• What the task asks:
Each line of the data below from the one holding "13 in the distribution" to the one holding "VT LEG #346904 v.1", inclusive, is to be reproduced exactly; no other line belongs in the answer.

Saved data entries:
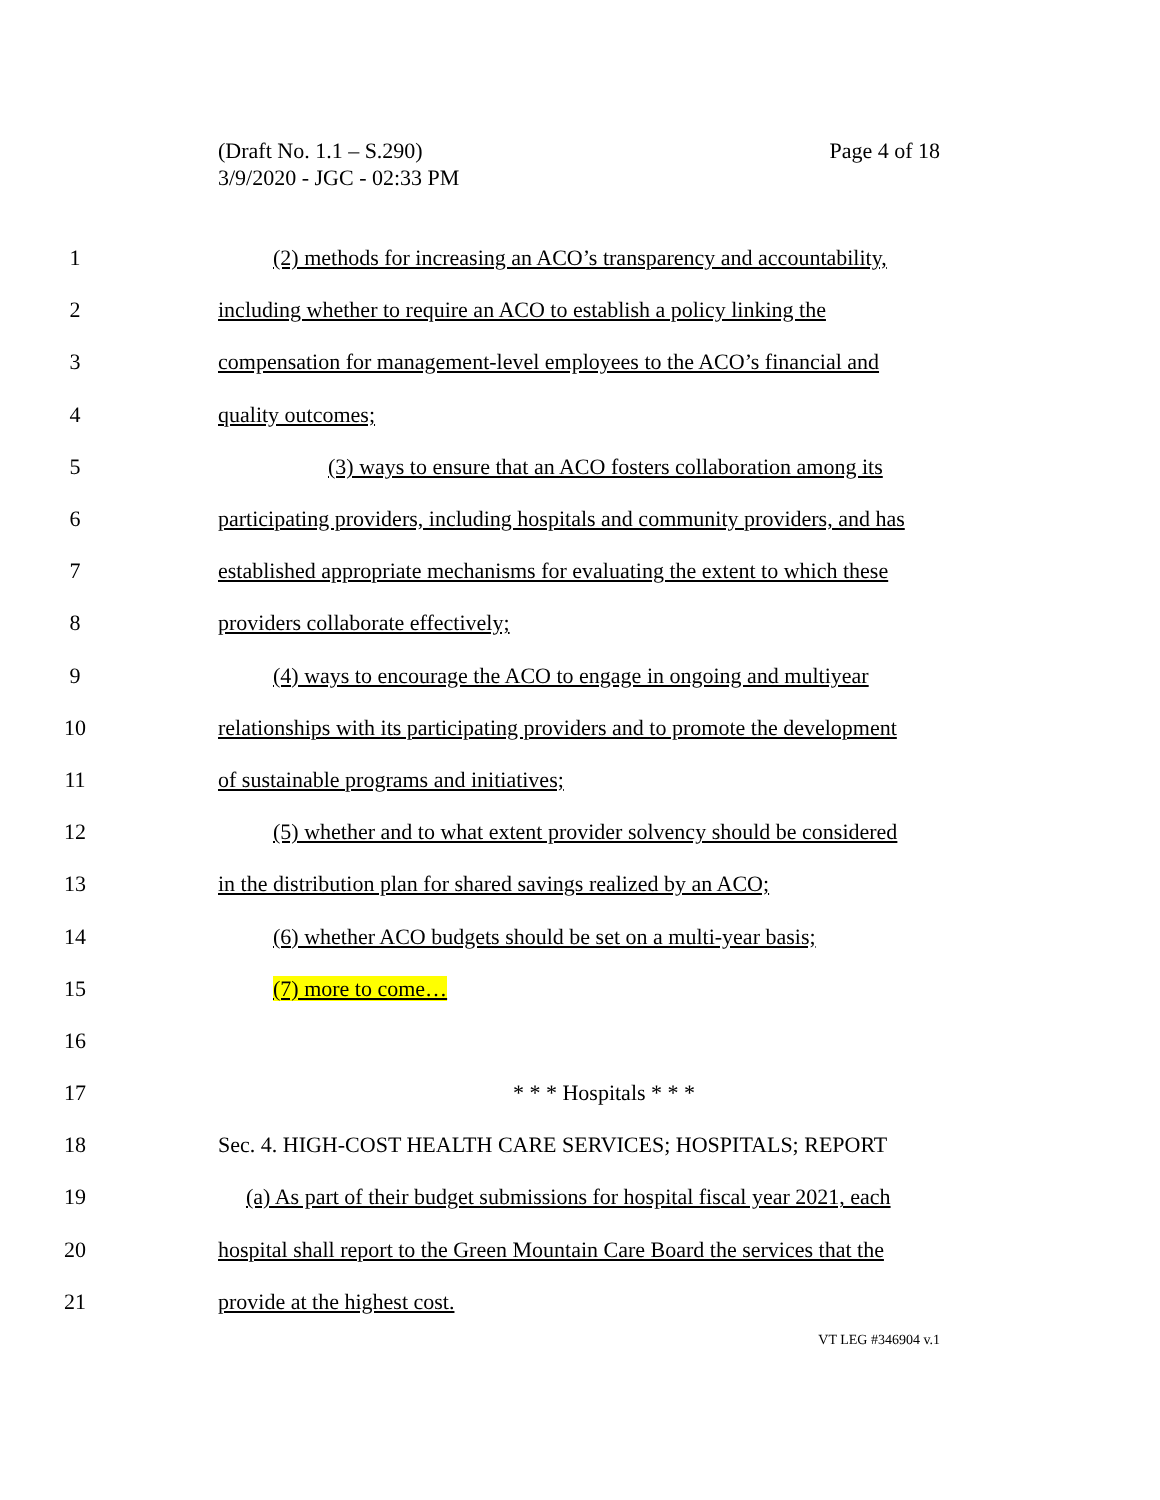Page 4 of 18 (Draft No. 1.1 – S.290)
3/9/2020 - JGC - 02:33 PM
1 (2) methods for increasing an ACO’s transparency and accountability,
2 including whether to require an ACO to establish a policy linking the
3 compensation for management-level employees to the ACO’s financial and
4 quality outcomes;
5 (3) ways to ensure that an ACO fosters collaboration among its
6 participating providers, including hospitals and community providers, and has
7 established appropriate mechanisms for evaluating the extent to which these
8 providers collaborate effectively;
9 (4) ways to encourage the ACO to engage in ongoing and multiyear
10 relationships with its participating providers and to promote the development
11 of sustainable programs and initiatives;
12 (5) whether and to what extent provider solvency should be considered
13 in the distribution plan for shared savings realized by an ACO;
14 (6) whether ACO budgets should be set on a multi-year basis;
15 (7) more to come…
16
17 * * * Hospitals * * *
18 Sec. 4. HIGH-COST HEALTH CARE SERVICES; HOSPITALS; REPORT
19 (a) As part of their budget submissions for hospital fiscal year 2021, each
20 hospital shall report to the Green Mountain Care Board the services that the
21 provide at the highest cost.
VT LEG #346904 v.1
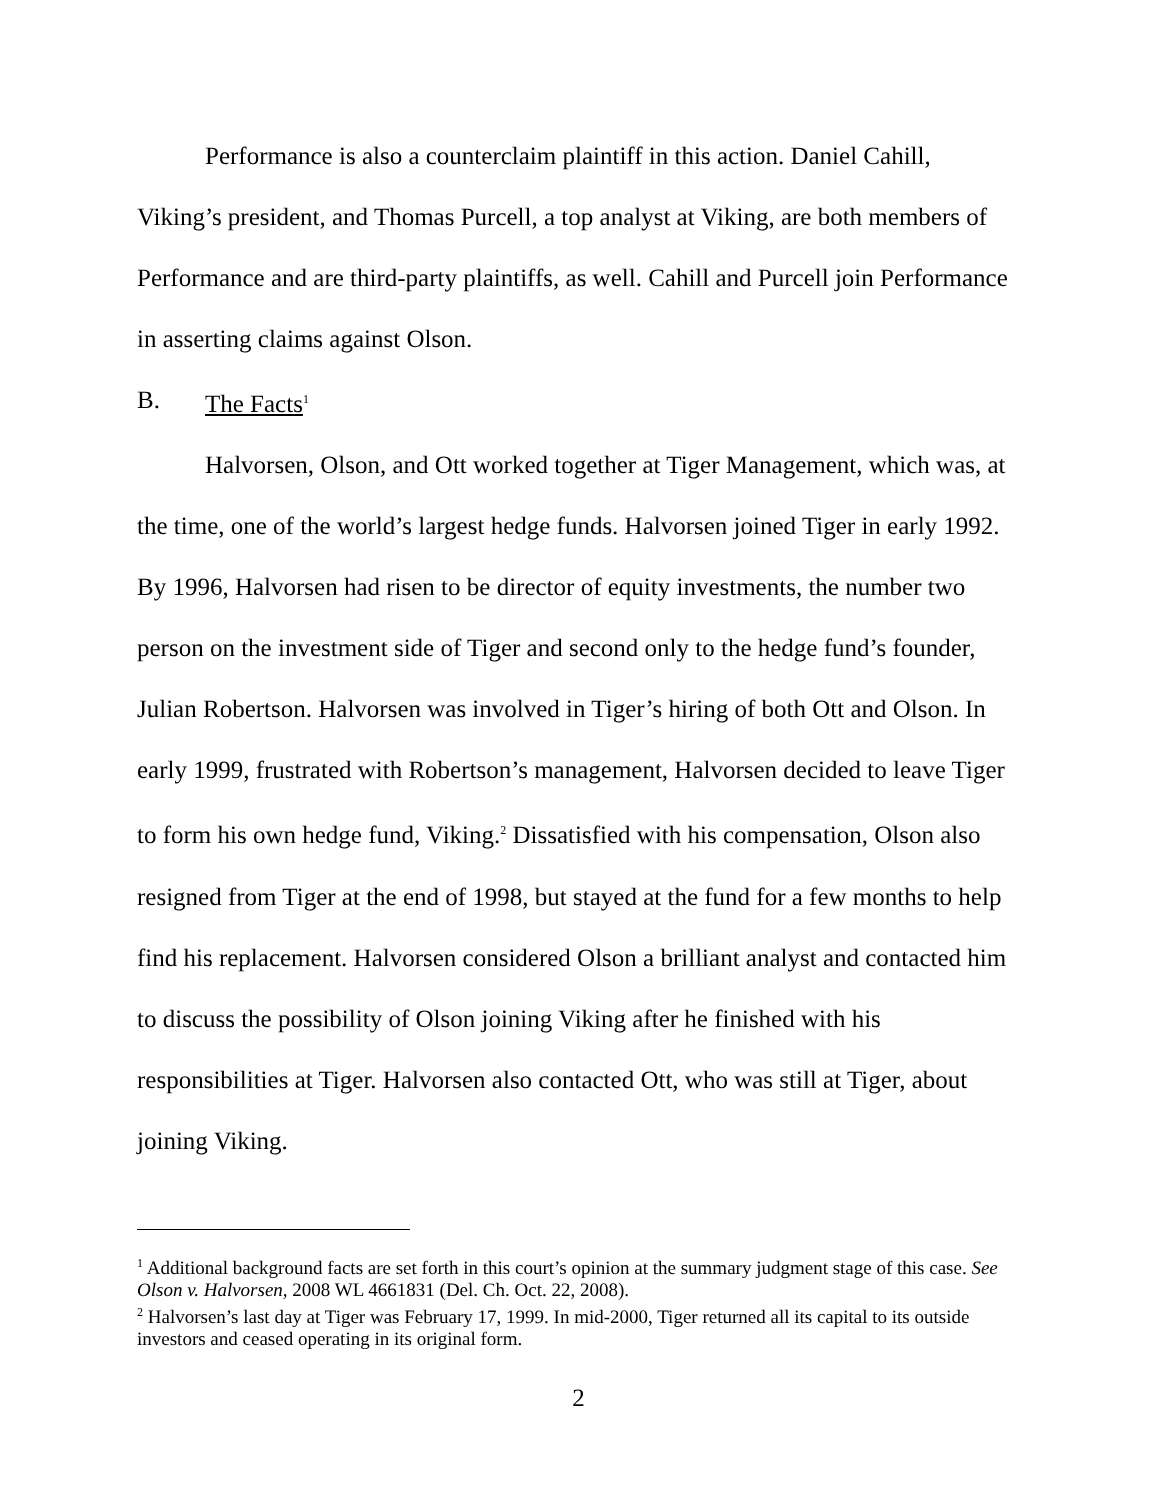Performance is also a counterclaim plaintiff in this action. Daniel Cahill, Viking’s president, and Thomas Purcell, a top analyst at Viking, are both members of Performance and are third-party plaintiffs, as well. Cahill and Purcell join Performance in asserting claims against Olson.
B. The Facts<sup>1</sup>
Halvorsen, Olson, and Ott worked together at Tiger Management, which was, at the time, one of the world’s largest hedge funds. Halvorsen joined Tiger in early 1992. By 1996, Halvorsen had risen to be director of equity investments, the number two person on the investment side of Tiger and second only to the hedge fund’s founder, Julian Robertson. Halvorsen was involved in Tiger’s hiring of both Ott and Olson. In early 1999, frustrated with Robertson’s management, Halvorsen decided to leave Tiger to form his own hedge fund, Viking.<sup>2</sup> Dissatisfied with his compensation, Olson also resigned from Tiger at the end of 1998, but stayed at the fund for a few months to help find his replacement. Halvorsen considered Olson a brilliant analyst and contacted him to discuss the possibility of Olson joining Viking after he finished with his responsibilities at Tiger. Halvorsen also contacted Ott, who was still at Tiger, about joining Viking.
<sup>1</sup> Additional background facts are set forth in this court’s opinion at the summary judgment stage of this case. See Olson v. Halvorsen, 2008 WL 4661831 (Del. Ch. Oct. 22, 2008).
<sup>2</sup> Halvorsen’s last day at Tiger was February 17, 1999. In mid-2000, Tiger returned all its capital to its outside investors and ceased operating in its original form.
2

--

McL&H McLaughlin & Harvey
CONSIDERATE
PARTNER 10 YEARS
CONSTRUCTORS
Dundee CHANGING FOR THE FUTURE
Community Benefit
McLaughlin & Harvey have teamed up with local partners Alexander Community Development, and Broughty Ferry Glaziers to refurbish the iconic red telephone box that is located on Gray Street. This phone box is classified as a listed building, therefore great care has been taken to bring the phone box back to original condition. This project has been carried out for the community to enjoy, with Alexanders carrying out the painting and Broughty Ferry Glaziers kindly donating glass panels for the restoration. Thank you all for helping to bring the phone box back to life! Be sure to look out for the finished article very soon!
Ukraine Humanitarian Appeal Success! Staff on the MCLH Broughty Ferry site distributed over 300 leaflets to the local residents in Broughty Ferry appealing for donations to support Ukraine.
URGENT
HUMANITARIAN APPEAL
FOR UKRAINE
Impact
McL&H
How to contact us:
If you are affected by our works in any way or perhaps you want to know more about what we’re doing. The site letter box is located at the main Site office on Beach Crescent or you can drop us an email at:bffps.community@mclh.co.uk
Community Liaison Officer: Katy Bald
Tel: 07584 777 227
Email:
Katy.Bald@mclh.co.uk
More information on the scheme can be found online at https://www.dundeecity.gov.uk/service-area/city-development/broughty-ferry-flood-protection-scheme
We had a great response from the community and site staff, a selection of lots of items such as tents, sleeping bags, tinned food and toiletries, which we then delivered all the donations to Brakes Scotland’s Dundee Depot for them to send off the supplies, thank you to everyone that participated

==

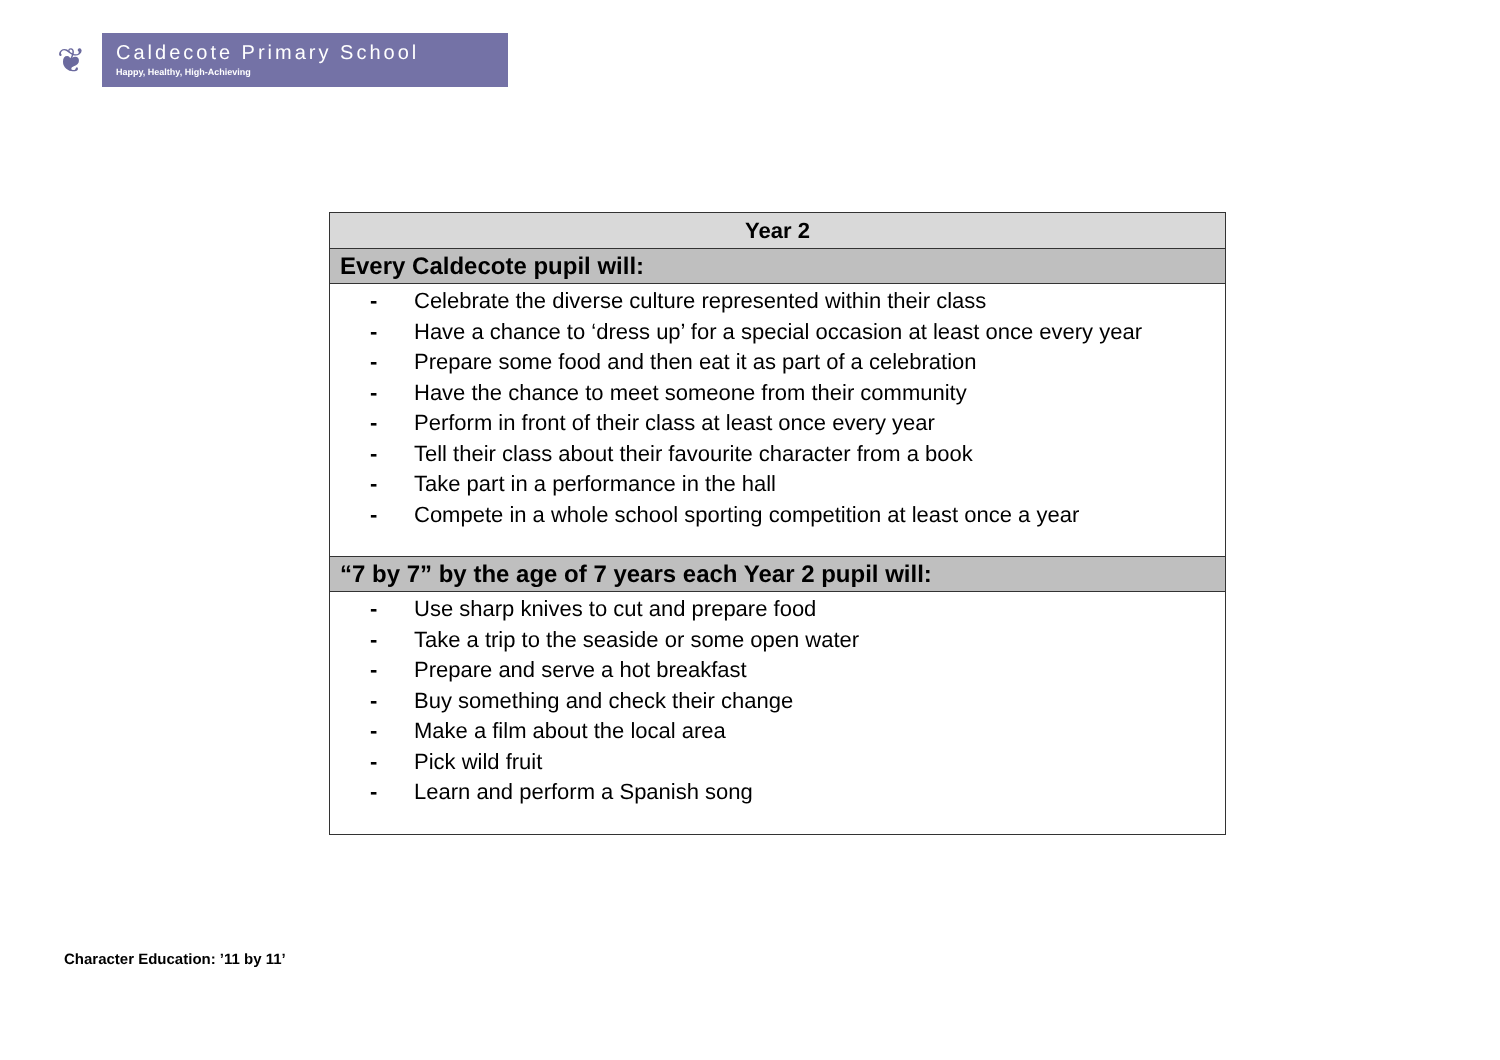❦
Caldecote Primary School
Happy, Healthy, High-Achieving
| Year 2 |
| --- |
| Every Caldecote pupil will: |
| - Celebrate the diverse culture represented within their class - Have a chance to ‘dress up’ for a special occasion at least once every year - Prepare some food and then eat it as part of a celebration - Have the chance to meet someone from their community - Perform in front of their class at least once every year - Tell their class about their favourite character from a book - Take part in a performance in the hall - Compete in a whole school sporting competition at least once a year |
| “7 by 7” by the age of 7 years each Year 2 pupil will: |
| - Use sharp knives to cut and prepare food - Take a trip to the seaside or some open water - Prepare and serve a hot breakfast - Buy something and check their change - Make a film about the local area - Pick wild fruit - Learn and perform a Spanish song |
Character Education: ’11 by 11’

• Your solution:
13 in the distribution plan for shared savings realized by an ACO;
14 (6) whether ACO budgets should be set on a multi-year basis;
15 (7) more to come…
16
17 * * * Hospitals * * *
18 Sec. 4. HIGH-COST HEALTH CARE SERVICES; HOSPITALS; REPORT
19 (a) As part of their budget submissions for hospital fiscal year 2021, each
20 hospital shall report to the Green Mountain Care Board the services that the
21 provide at the highest cost.
VT LEG #346904 v.1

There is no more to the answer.